In the Eye of the Corona Storm: A Drug That Works

By Shlomo Maital


Yaky Yanay

    My good friend Dr. G. N. Rao, founder of the L V Prasad Eye Institute in Hyderabad, India, drew my attention to this:   A coronavirus drug that works.

     According to Maayan Jaffe-Hoffman, writing in the Jerusalem Post:

   “Israeli-based Pluristem has treated its first American patient suffering from COVID-19 complications under the country’s compassionate use program.

 The news comes days after a report by the company showed that six critically ill coronavirus patients in Israel who are considered high-risk for mortality were treated with Pluristem’s placenta-based cell-therapy product and survived, according to preliminary data provided by the Haifa-based company.

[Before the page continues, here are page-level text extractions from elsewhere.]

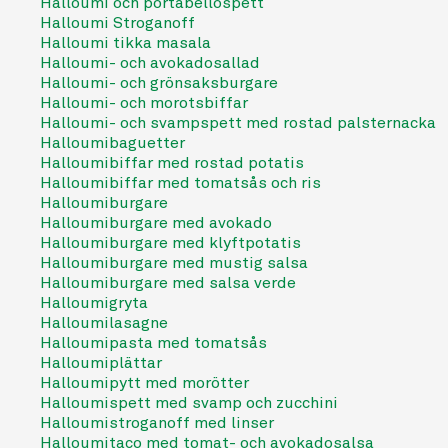
Halloumi och portabellospett
Halloumi Stroganoff
Halloumi tikka masala
Halloumi- och avokadosallad
Halloumi- och grönsaksburgare
Halloumi- och morotsbiffar
Halloumi- och svampspett med rostad palsternacka
Halloumibaguetter
Halloumibiffar med rostad potatis
Halloumibiffar med tomatsås och ris
Halloumiburgare
Halloumiburgare med avokado
Halloumiburgare med klyftpotatis
Halloumiburgare med mustig salsa
Halloumiburgare med salsa verde
Halloumigryta
Halloumilasagne
Halloumipasta med tomatsås
Halloumiplättar
Halloumipytt med morötter
Halloumispett med svamp och zucchini
Halloumistroganoff med linser
Halloumitaco med tomat- och avokadosalsa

Let me provide some background.

Researchers report: “When it comes to COVID-19, recent research has suggested about 20% of people get the severe form of the disease. Many in this group become critically ill because of their advanced age or underlying health conditions. But those who were previously healthy and are in their 30s, 40s, 50s are very likely experiencing a cytokine storm.”

A small but significant fraction of COVID-19 patients, mainly younger ones, die not from the ravages of the virus on their lungs, but because their body over-reacts, as their immune system kicks in violently and creates this “cytokine storm”. It turns out that an overly strong immune reaction is just as bad, or worse, than a weak reaction.

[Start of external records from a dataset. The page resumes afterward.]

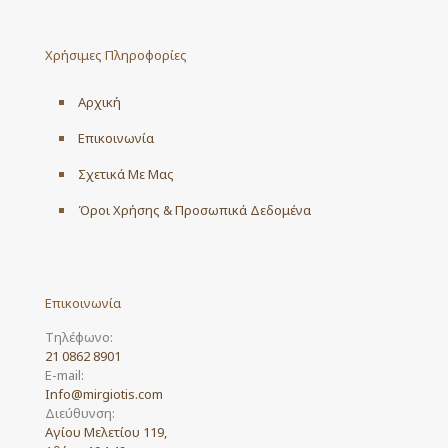
The
options
may
Χρήσιμες Πληροφορίες
be
chosen
on
Αρχική
the
product
Επικοινωνία
page
Σχετικά Με Μας
Όροι Χρήσης & Προσωπικά Δεδομένα
Επικοινωνία
Τηλέφωνο:
21 0862 8901
E-mail:
Info@mirgiotis.com
Διεύθυνση:
Αγίου Μελετίου 119,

How does Pluristem’s drug work? Here is how CEO Yaky Yanay explains it:

“Patients who are in severe condition and dying are actually dying from a severe respiratory condition. What is actually happening is there is a very high level of inflammation and at a certain point the immune system of the patient will attack [the patient], mostly in the lungs.   Until now, Pluristem’s technology has been largely used to treat people suffering from poor blood flow to the legs, but the company’s scientists were able to quickly repurpose the cells to treat coronavirus patients.   “We take cells from the placenta after full-term delivery and we have developed technology to expand the cells to very large numbers, in an environment that mimics the human body,” Yanay said. “The technology allows us to treat more than 20,000 people from a single placenta.”

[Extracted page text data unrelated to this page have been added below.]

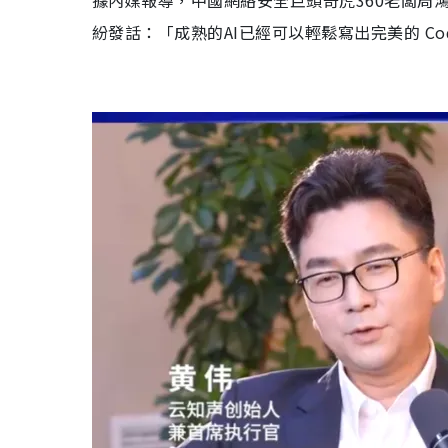
據內媒報導，中國網絡安全巨頭奇虎360老闆周
紛發話：「成熟的AI已經可以輕鬆寫出完美的 C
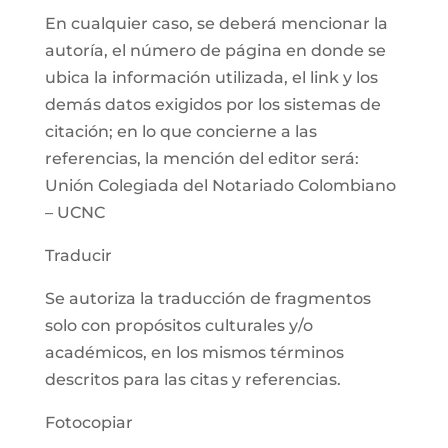
En cualquier caso, se deberá mencionar la
autoría, el número de página en donde se
ubica la información utilizada, el link y los
demás datos exigidos por los sistemas de
citación; en lo que concierne a las
referencias, la mención del editor será:
Unión Colegiada del Notariado Colombiano
– UCNC
Traducir
Se autoriza la traducción de fragmentos
solo con propósitos culturales y/o
académicos, en los mismos términos
descritos para las citas y referencias.
Fotocopiar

       His team “programs” the cells, which then have a wide range of proteins they can secrete. The cells don’t just deliver the proteins but also “adjust the level of secretion based on signals they receive from the body.”

       The US FDA allows using the drug on compassionate grounds for very seriously ill patients. But for widespread use, full-scale three-phase clinical trials are necessary, and are already well underway.